Determine what themes encapsulate African American gendered experience.
* Explore the idea of jazz/verbal improvisation and resilience in African
American life/literature.
* What factors explain the movement from blues to jazz? Examine not only the
relationship between the individual and community but also the movements from
the rural to the urban environments as key factors in this progression.
* Discus the toasts as critiques of social and poetical reality. In what ways
are the toasts precursors to rap?
* Discuss the "Signifying Monkey" as both an African and African American
symbol.
* Explore the "Badman" in African American folk culture and literature/film.

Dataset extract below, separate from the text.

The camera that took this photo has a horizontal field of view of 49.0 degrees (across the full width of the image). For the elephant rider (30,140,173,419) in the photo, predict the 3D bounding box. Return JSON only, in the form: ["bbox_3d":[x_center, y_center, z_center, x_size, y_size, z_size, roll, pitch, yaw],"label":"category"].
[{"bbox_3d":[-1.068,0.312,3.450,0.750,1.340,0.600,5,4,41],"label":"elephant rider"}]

* How does James Baldwin's "Sonny's Blues" reflect he emphasis on improvisation
as a means of self-definition?
* What factors contribute to the militancy in the voice of R & B in the 1960s
and 70s? Consider this voice across musical genres: compare for instance, "I'm
Black and I'm Proud" with "Ain't Gonna Let Nobody Turn Me 'Round."
* Discuss the evolution of rap lyrics from those of Gil Scott-Heron to Public
Enemy in terms of language, as well as political and social message.

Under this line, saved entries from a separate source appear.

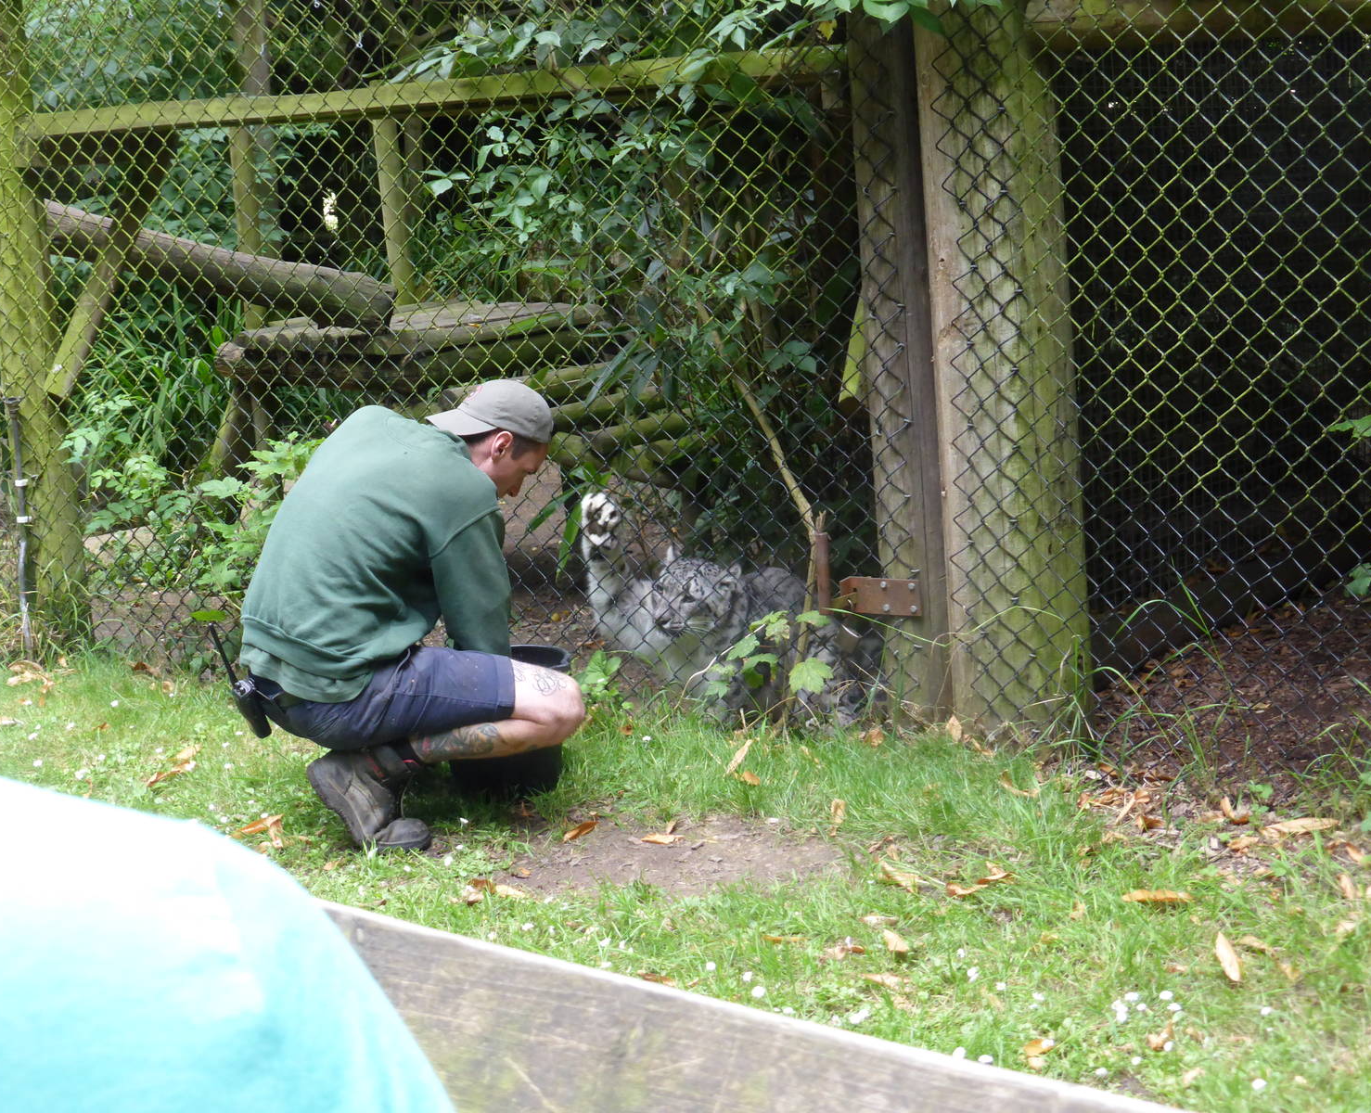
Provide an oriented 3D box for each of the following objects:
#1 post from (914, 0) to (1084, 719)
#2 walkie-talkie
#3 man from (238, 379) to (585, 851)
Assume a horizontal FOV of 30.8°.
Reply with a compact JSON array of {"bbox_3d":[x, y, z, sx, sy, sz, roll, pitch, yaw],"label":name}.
[{"bbox_3d":[0.660,-0.616,5.365,0.270,2.000,0.260,2,11,34],"label":"post"},{"bbox_3d":[-0.877,0.246,4.900,0.040,0.260,0.055,-32,14,-23],"label":"walkie-talkie"},{"bbox_3d":[-0.504,0.069,4.542,0.660,0.790,0.530,-7,12,-19],"label":"man"}]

* Compare and contrast the representation of black women in rap and in the
blues.
* Discuss rap as a preserver of culture. In what ways does rap reflect the
"blackness of blackness" (authentic, Black experience)?
* Discuss the ways in which Lucille Clifton and Gwendolyn Brooks transform the
commonplace into material for sociopolitical protest.
* Discuss the tension between depicting blackness as art and Ellison's
"blackness of blackness" in Alice Walker's "Everyday Use."
* Discuss the conception of revolution in the works and lives of Larry Neal,
Amiri Baraka, and Sonia Sanchez.
* Ralph Ellison described the blues as "an impulse to keep the painful details
and episodes of a brutal experience alive in one's aching consciousness, to
finger its jagged grain and to transcend it, not by the consolation of
philosophy but by squeezing from it a near-tragic, near-comic lyricism." Select
several blues and prose works and discuss the way in which this definition
resonates in the works. In your discussion identify the "near-comic lyricism"
and the "finger[ing] of its jagged grain.
* Using song lyrics and musical genre definitions from our text/site, discuss
the evolution of the African American struggle for liberation.